### [WHAT YOU SHOULD DO]
Filter the data for lines with the word "black" and copy those lines.

Before-and-after object lists:
%%
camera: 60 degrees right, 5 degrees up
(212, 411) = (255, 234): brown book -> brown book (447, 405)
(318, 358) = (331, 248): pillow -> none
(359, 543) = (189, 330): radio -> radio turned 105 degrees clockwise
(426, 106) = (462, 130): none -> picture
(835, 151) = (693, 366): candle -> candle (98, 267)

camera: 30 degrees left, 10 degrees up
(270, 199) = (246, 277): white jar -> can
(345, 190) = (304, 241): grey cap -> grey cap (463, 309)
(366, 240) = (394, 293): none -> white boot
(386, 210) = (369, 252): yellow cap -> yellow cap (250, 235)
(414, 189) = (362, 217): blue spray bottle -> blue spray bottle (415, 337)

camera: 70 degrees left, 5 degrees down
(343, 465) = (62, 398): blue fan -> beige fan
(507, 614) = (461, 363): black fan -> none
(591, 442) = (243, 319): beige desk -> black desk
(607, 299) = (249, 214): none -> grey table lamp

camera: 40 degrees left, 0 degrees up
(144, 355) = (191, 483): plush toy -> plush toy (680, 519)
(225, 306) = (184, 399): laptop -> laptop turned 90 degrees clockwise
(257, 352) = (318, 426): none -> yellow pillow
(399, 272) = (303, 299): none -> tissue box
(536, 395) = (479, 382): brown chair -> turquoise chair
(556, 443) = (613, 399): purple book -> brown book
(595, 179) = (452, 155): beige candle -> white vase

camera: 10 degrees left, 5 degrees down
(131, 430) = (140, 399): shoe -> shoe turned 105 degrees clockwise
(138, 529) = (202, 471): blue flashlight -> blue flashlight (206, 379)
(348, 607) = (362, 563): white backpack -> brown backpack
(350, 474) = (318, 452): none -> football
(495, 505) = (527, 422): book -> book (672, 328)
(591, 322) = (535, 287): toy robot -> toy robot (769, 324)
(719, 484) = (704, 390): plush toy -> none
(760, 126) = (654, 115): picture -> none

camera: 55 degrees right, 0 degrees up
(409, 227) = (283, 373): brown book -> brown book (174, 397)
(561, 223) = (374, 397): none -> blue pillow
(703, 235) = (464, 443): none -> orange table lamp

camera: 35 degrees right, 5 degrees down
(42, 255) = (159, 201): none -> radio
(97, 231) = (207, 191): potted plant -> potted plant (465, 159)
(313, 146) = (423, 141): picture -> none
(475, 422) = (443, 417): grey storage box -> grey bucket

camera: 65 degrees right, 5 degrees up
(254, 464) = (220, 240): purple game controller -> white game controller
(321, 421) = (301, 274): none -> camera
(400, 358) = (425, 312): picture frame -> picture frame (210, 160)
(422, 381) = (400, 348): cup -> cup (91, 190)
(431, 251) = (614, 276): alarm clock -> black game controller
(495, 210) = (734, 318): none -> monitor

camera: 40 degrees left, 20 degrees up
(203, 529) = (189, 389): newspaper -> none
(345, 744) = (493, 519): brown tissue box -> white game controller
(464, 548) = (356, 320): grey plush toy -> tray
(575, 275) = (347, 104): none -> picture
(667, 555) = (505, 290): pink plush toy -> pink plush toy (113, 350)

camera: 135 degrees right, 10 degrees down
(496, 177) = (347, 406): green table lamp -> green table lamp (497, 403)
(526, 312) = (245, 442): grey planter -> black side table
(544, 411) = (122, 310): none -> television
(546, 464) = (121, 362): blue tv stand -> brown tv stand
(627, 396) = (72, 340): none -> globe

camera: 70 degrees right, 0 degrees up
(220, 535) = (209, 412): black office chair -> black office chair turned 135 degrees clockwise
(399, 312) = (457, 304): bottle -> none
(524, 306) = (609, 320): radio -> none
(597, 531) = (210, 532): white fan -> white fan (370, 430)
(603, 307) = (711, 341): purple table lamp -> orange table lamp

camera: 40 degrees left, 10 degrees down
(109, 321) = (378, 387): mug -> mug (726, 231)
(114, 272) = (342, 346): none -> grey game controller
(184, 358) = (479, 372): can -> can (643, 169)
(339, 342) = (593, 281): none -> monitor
%%
### [SOLUTION]
(507, 614) = (461, 363): black fan -> none
(591, 442) = (243, 319): beige desk -> black desk
(431, 251) = (614, 276): alarm clock -> black game controller
(526, 312) = (245, 442): grey planter -> black side table
(220, 535) = (209, 412): black office chair -> black office chair turned 135 degrees clockwise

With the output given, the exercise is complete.